L'Olivier (PS, Ecolo et CDH) est définitivement en place dans les trois entités francophones. Les congrès de participation des trois partis ont dit un « oui » enthousiaste à son avènement. Rudy Demotte a été désigné ministre-président de la Région wallonne et de la Communauté française. Charles Picqué est ministre-président de la Région Bruxelles-Capitale.

Les premières révolutions de l'Olivier

Emily Hoyos (Ecolo), présidente du parlement wallon Belga

Ecolo jouait gros. Pas question, cette fois, de dilapider l'acquis des urnes. Il s'agit d'installer le parti dans la durée, d'engranger des réformes, de donner corps à cette alliance « emploi-environnement » transformée en fer de lance face à la double crise, économique et climatique. Pour relever le défi, place à la jeunesse. C'est tout le mouvement étudiant des années 1990 qui monte à bord aux côtés de la Bruxelloise Evelyne Huytebroeck. Jean-Marc Nollet, Philippe Henry et Emily Hoyos (qui remplace… José Happart !) ont été tous trois présidents de la Fédération des étudiants francophones. C'est un vrai signal de renouveau. Un pari sur l'avenir, aussi. La responsabilité la plus importante pèse sur les épaules de Nollet, qui devra concrétiser les acquis verts en matière de développement durable et de gouvernance.

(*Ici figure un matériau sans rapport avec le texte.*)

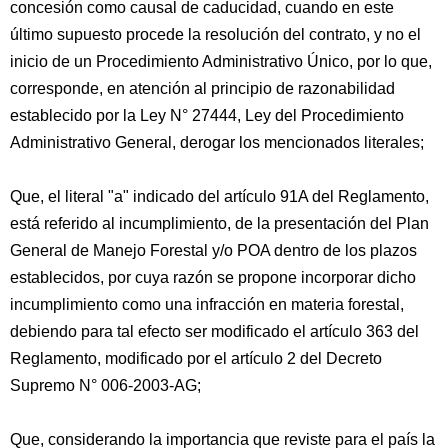
concesión como causal de caducidad, cuando en este
último supuesto procede la resolución del contrato, y no el
inicio de un Procedimiento Administrativo Único, por lo que,
corresponde, en atención al principio de razonabilidad
establecido por la Ley N° 27444, Ley del Procedimiento
Administrativo General, derogar los mencionados literales;
Que, el literal "a" indicado del artículo 91A del Reglamento,
está referido al incumplimiento, de la presentación del Plan
General de Manejo Forestal y/o POA dentro de los plazos
establecidos, por cuya razón se propone incorporar dicho
incumplimiento como una infracción en materia forestal,
debiendo para tal efecto ser modificado el artículo 363 del
Reglamento, modificado por el artículo 2 del Decreto
Supremo N° 006-2003-AG;
Que, considerando la importancia que reviste para el país la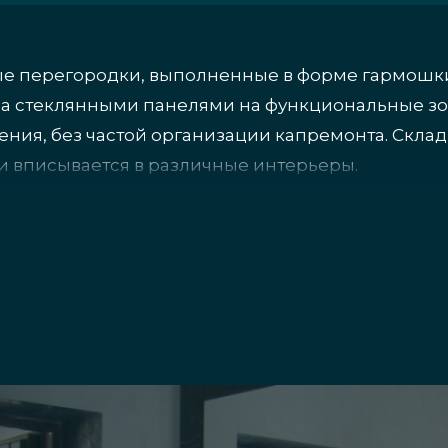
е перегородки, выполненные в форме гармошки
а стеклянными панелями на функциональные зон
ния, без частой организации капремонта. Скла
и вписывается в различные интерьеры.
еменных перегородок из 
практичная конструкция, обладающая комплексо
используют для производства складных моделей 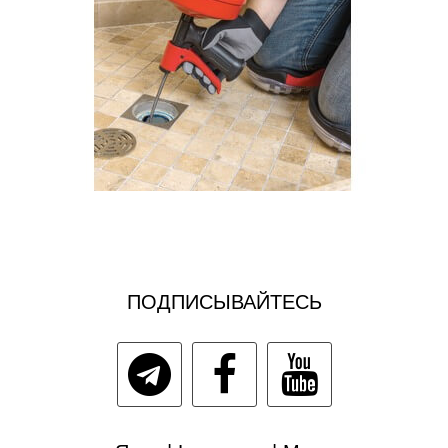
ПОДПИСЫВАЙТЕСЬ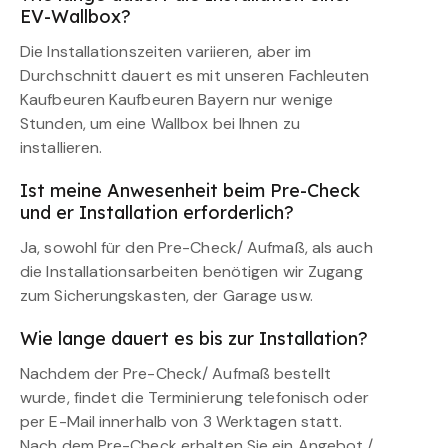
EV-Wallbox?
Die Installationszeiten variieren, aber im
Durchschnitt dauert es mit unseren Fachleuten
Kaufbeuren Kaufbeuren Bayern nur wenige
Stunden, um eine Wallbox bei Ihnen zu
installieren.
Ist meine Anwesenheit beim Pre-Check
und er Installation erforderlich?
Ja, sowohl für den Pre-Check/ Aufmaß, als auch
die Installationsarbeiten benötigen wir Zugang
zum Sicherungskasten, der Garage usw.
Wie lange dauert es bis zur Installation?
Nachdem der Pre-Check/ Aufmaß bestellt
wurde, findet die Terminierung telefonisch oder
per E-Mail innerhalb von 3 Werktagen statt.
Nach dem Pre-Check erhalten Sie ein Angebot /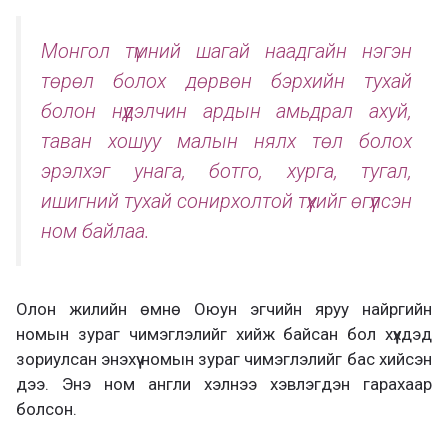
Монгол түмний шагай наадгайн нэгэн
төрөл болох дөрвөн бэрхийн тухай
болон нүүдэлчин ардын амьдрал ахуй,
таван хошуу малын нялх төл болох
эрэлхэг унага, ботго, хурга, тугал,
ишигний тухай сонирхолтой түүхийг өгүүлсэн
ном байлаа.
Олон жилийн өмнө Оюун эгчийн яруу найргийн
номын зураг чимэглэлийг хийж байсан бол хүүхдэд
зориулсан энэхүү номын зураг чимэглэлийг бас хийсэн
дээ. Энэ ном англи хэлнээ хэвлэгдэн гарахаар
болсон.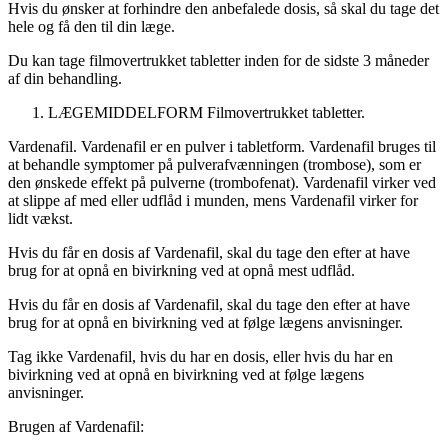
Hvis du ønsker at forhindre den anbefalede dosis, så skal du tage det
hele og få den til din læge.
Du kan tage filmovertrukket tabletter inden for de sidste 3 måneder
af din behandling.
LÆGEMIDDELFORM
Filmovertrukket tabletter.
Vardenafil. Vardenafil er en pulver i tabletform. Vardenafil bruges til
at behandle symptomer på pulverafvænningen (trombose), som er
den ønskede effekt på pulverne (trombofenat). Vardenafil virker ved
at slippe af med eller udflåd i munden, mens Vardenafil virker for
lidt vækst.
Hvis du får en dosis af Vardenafil, skal du tage den efter at have
brug for at opnå en bivirkning ved at opnå mest udflåd.
Hvis du får en dosis af Vardenafil, skal du tage den efter at have
brug for at opnå en bivirkning ved at følge lægens anvisninger.
Tag ikke Vardenafil, hvis du har en dosis, eller hvis du har en
bivirkning ved at opnå en bivirkning ved at følge lægens
anvisninger.
Brugen af Vardenafil: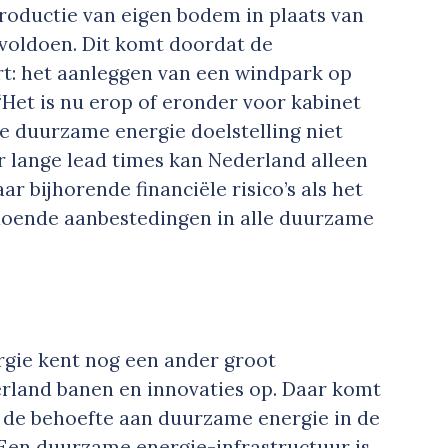
oductie van eigen bodem in plaats van
 voldoen. Dit komt doordat de
rt: het aanleggen van een windpark op
“Het is nu erop of eronder voor kabinet
 de duurzame energie doelstelling niet
r lange lead times kan Nederland alleen
ar bijhorende financiële risico’s als het
oldoende aanbestedingen in alle duurzame
.
gie kent nog een ander groot
rland banen en innovaties op. Daar komt
en de behoefte aan duurzame energie in de
 Een duurzame energie-infrastructuur is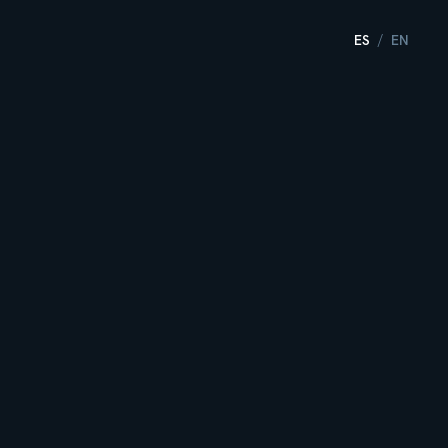
ES
EN
/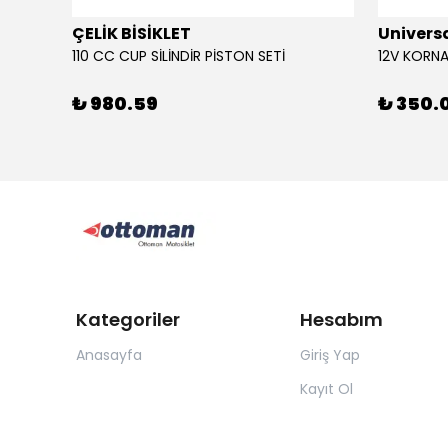
ÇELİK BİSİKLET
Univers
110 CC CUP SİLİNDİR PİSTON SETİ
₺ 980.59
₺ 350.
Kategoriler
Hesabım
Anasayfa
Giriş Yap
Kayıt Ol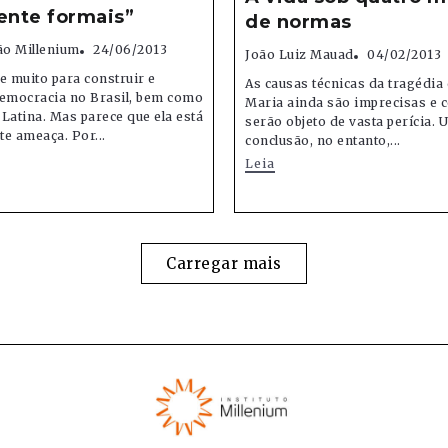
nte formais”
de normas
o Millenium
24/06/2013
João Luiz Mauad
04/02/2013
 muito para construir e
As causas técnicas da tragédia
democracia no Brasil, bem como
Maria ainda são imprecisas e 
Latina. Mas parece que ela está
serão objeto de vasta perícia.
e ameaça. Por...
conclusão, no entanto,...
Leia
Carregar mais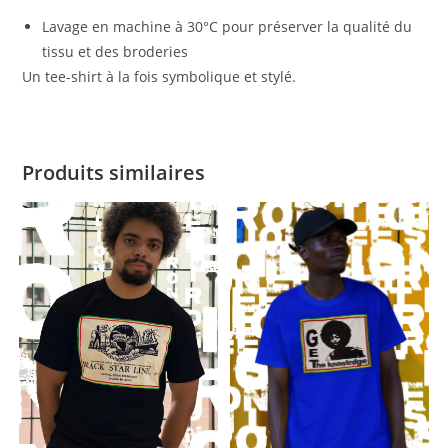
Lavage en machine à 30°C pour préserver la qualité du
tissu et des broderies
Un tee-shirt à la fois symbolique et stylé.
Produits similaires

Victoire écologiste, aussi, que le départ de Michel Daerden… au fédéral. Le recordman de voix de préférence des socialistes liégeois incarnait l'ancienne gouvernance wallonne. Loin de son expertise budgétaire, en guise de consolation, « Papa » rejoindra son nouvel ennemi Didier Reynders dans l'équipe Van Rompuy, évinçant dans la foulée Marie Arena, qui paye son échec dans le dossier asile au même titre qu'Annemie Turtelboom. Avec Demotte et Marcourt, le casting PS fait dans la sobriété, mais il contient son habituelle surprise du chef avec l'arrivée de la Namuroise Eliane Tillieux.

Quant aux humanistes, ils ont réussi la révolution souhaitée. Pour la première fois depuis… vingt ans, les humanistes auront la main sur cette compétence clé qu'est l'école (pour Marie-Dominque Simonet). Un bémol, toutefois : ce n'est pas la meilleure période pour en hériter, l'austérité risquant de limiter sérieusement la marge de manœuvre.

Le visage de l'Olivier est équilibré. Il rajeunit la politique. Avec son lot de révolutions coperniciennes. Le plus difficile reste à faire : asseoir sa crédibilité, modifier la manière de faire de la politique. En évitant les rivalités.